The security officers posted at the store were company staff members, according to CB stores’ management. Regardless of whether a security officer is employed by a security company or is an in-house security officer for a company the rules regarding background checks and PSIRA clearance is essential. People with criminal records are not allowed to be security officers.
“This underlines the critical importance of background checks on job-seeking applicants before they are taken into the company’s workforce,” says Reid. “Recent statistics show an increase of attempts by job applicants in the security industry to falsify qualifications and such certification as driving licences and education levels achieved.
One national screening company with clients in the security industry reported an increase in falsified and invalid certification across the board compared to the same period (1st January to end March) last year.

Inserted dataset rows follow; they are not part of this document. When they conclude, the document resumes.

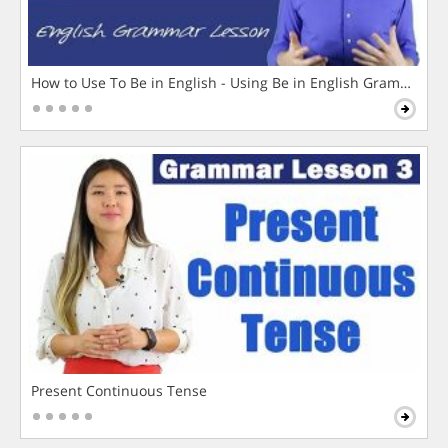
How to Use To Be in English - Using Be in English Grammar L
Present Continuous Tense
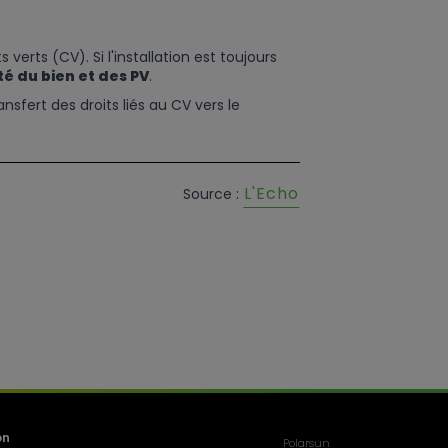
rts (CV). Si l'installation est toujours
té du bien et des PV
.
ransfert des droits liés au CV vers le
L'Echo
Source :
on
Polarsun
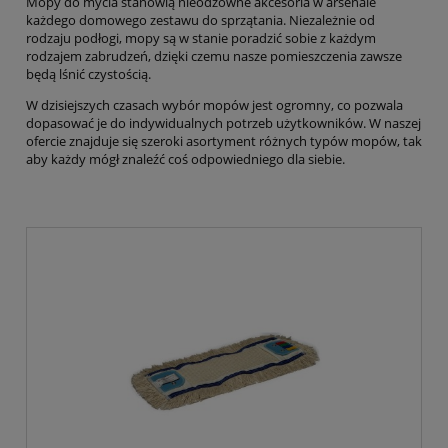
Mopy do mycia stanowią nieodzowne akcesoria w arsenale
każdego domowego zestawu do sprzątania. Niezależnie od
rodzaju podłogi, mopy są w stanie poradzić sobie z każdym
rodzajem zabrudzeń, dzięki czemu nasze pomieszczenia zawsze
będą lśnić czystością.
W dzisiejszych czasach wybór mopów jest ogromny, co pozwala
dopasować je do indywidualnych potrzeb użytkowników. W naszej
ofercie znajduje się szeroki asortyment różnych typów mopów, tak
aby każdy mógł znaleźć coś odpowiedniego dla siebie.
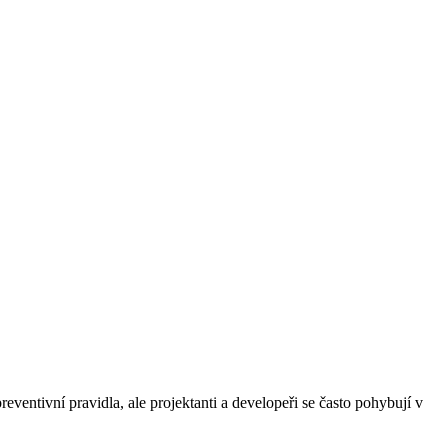
eventivní pravidla, ale projektanti a developeři se často pohybují v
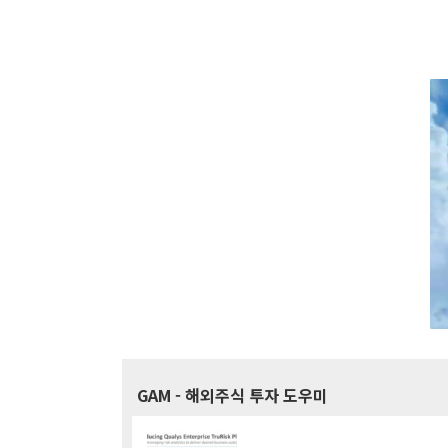
GAM
- 해외주식 투자 도우미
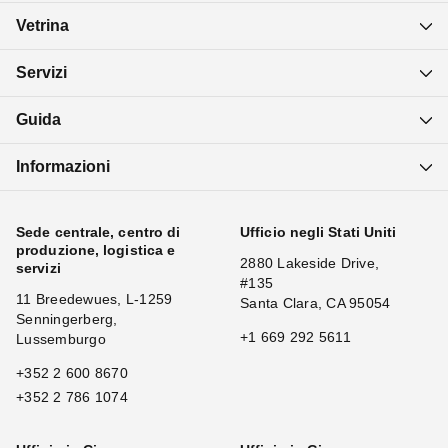
Vetrina
Servizi
Guida
Informazioni
Sede centrale, centro di
Ufficio negli Stati Uniti
produzione, logistica e
2880 Lakeside Drive,
servizi
#135
11 Breedewues, L-1259
Santa Clara, CA 95054
Senningerberg,
+1 669 292 5611
Lussemburgo
+352 2 600 8670
+352 2 786 1074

According to PSIRA, between 15 000 and 20 000 new members join the private security industry each month. However, not all companies and private security guards register with PSIRA as required by law. Many companies and security guards attempt to operate unlawfully under the radar.
“Unemployment is chronic,” says Reid, “and applicants are willing to risk lying on their job applications to get work. We urge our members to screen each and every potential employee and then continue with interim screening during the employment period of the officer.”

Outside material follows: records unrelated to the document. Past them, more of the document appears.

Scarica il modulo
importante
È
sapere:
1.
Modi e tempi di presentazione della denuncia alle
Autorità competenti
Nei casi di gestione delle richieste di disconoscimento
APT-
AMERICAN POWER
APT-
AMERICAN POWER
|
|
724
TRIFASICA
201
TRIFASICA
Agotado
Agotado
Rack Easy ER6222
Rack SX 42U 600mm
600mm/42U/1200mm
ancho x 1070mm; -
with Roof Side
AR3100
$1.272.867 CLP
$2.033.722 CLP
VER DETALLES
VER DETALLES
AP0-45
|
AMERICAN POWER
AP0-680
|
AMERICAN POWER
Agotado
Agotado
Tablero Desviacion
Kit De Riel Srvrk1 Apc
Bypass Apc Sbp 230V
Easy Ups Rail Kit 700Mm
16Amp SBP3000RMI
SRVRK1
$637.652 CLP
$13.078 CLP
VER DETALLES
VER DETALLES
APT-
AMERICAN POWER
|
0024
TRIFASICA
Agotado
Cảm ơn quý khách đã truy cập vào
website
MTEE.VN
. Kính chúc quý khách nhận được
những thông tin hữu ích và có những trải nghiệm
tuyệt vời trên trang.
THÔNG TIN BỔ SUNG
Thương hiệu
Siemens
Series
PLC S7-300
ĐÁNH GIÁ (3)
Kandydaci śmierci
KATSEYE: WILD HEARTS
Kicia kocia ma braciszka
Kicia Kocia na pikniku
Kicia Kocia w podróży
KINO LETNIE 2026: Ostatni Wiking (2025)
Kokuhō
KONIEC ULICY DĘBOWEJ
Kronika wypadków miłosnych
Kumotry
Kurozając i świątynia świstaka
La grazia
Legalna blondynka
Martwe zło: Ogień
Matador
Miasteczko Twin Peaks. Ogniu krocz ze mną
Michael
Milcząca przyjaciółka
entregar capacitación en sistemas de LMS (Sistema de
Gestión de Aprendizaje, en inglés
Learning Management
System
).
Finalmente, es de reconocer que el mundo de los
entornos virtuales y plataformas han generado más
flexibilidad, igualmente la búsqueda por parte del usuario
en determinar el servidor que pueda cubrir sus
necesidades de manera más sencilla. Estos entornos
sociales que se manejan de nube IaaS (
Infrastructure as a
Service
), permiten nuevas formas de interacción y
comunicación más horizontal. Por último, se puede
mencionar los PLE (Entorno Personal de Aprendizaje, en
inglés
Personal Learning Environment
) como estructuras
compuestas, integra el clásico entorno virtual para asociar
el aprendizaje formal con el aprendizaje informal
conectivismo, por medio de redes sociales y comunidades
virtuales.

Reid stresses the importance of security companies, or companies with an in-house security complement, to be members of SASA and to be compliant with the prerequisites of the Private Security Industry Regulatory Authority (PSIRA). It makes it far easier for a procurement department when hiring a security company to ensure that they are SASA members because they are then removed from the liability of hiring a non-compliant security company.

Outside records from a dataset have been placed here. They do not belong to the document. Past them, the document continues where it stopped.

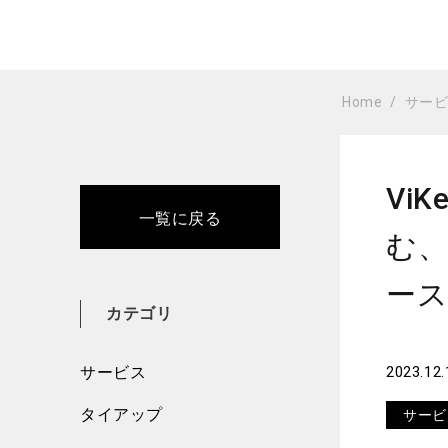
Home
サー
Vi
一覧に戻る
む、
ース
カテゴリ
サービス
2023.12.
タイアップ
サービ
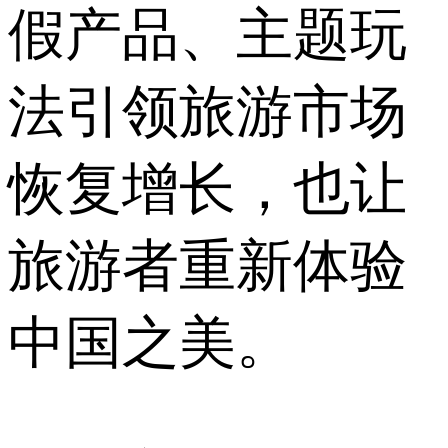
假产品、主题玩
法引领旅游市场
恢复增长，也让
旅游者重新体验
中国之美。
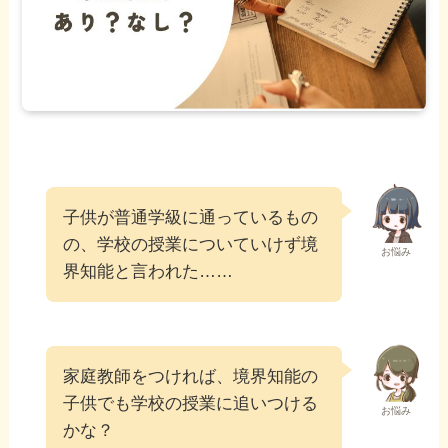
子供が普通学級に通っているもの
の、学校の授業についていけず境
お悩み
界知能と言われた……
家庭教師をつければ、境界知能の
子供でも学校の授業に追いつける
お悩み
かな？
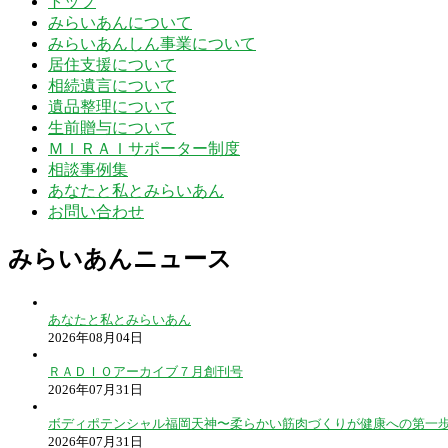
トップ
みらいあんについて
みらいあんしん事業について
居住支援について
相続遺言について
遺品整理について
生前贈与について
ＭＩＲＡＩサポーター制度
相談事例集
あなたと私とみらいあん
お問い合わせ
みらいあんニュース
あなたと私とみらいあん
2026年08月04日
ＲＡＤＩＯアーカイブ７月創刊号
2026年07月31日
ボディポテンシャル福岡天神〜柔らかい筋肉づくりが健康への第一
2026年07月31日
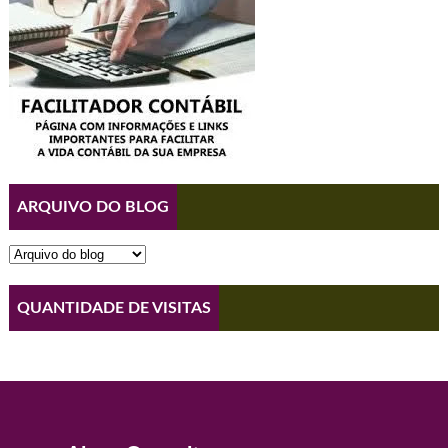
ARQUIVO DO BLOG
QUANTIDADE DE VISITAS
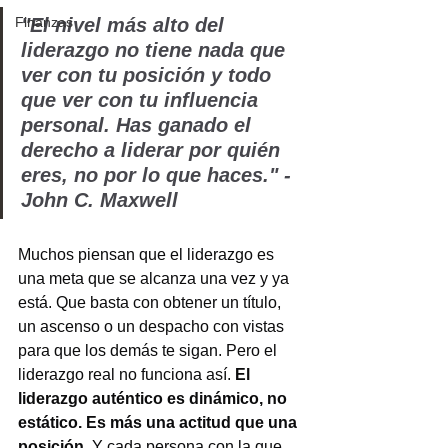
Finanzas
"El nivel más alto del 
liderazgo no tiene nada que 
ver con tu posición y todo 
que ver con tu influencia 
personal. Has ganado el 
derecho a liderar por quién 
eres, no por lo que haces." - 
John C. Maxwell
Muchos piensan que el liderazgo es 
una meta que se alcanza una vez y ya 
está. Que basta con obtener un título, 
un ascenso o un despacho con vistas 
para que los demás te sigan. Pero el 
liderazgo real no funciona así. 
El 
liderazgo auténtico es dinámico, no 
estático. Es más una actitud que una 
posición. 
Y cada persona con la que 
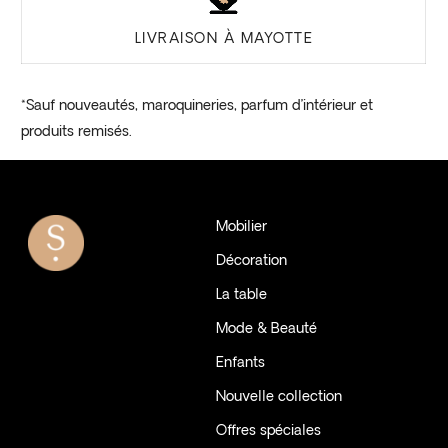
LIVRAISON À MAYOTTE
*Sauf nouveautés, maroquineries, parfum d’intérieur et
produits remisés.
Mobilier
Décoration
La table
Mode & Beauté
Enfants
Nouvelle collection
Offres spéciales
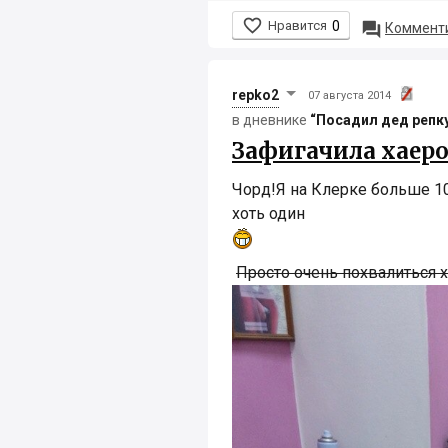

Нравится
0

Комменти
repko2
07 августа 2014
в дневнике
“Посадил дед репку.
Зафигачила хаер
Чорд!Я на Клерке больше 10 
хоть один
Просто очень похвалиться х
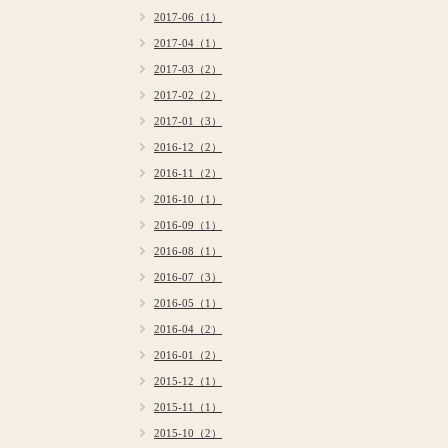
2017-06（1）
2017-04（1）
2017-03（2）
2017-02（2）
2017-01（3）
2016-12（2）
2016-11（2）
2016-10（1）
2016-09（1）
2016-08（1）
2016-07（3）
2016-05（1）
2016-04（2）
2016-01（2）
2015-12（1）
2015-11（1）
2015-10（2）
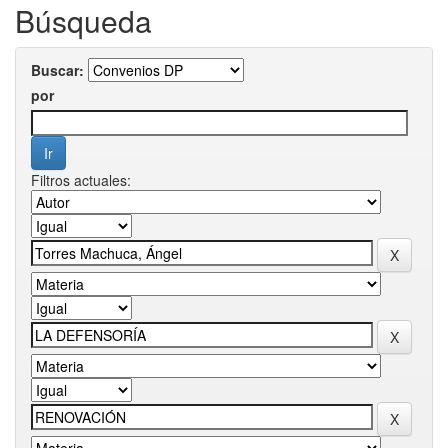
Búsqueda
Buscar:
por
Filtros actuales:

“This carries weight,” she says. “As members of SASA, employees of security companies are registered and are bound by the association’s and PSIRA’s code of conduct. They are also subject to the organisation’s strict code of discipline and violation penalties. We urge our members to take SASA’s gold option for maximum protection.”
The private security industry is regulated by the PSIRA Act which makes provision for a disciplinary process, including the suspension and withdrawal of the registration of those found guilty of misconduct. Moves are afoot to further regulate the private security industry with an overhaul of the PSIRA Act. The Private Security Industry Regulation Act Amendment Bill is being redrafted and is expected to be ready for its first reading later this year. Amongst other issues the new legislation addresses security threats, risks and problems regarding the regulation of the private security industry. The amendments also provide for “the role of the private security industry regulatory authority in promoting crime prevention partnerships with state entities”.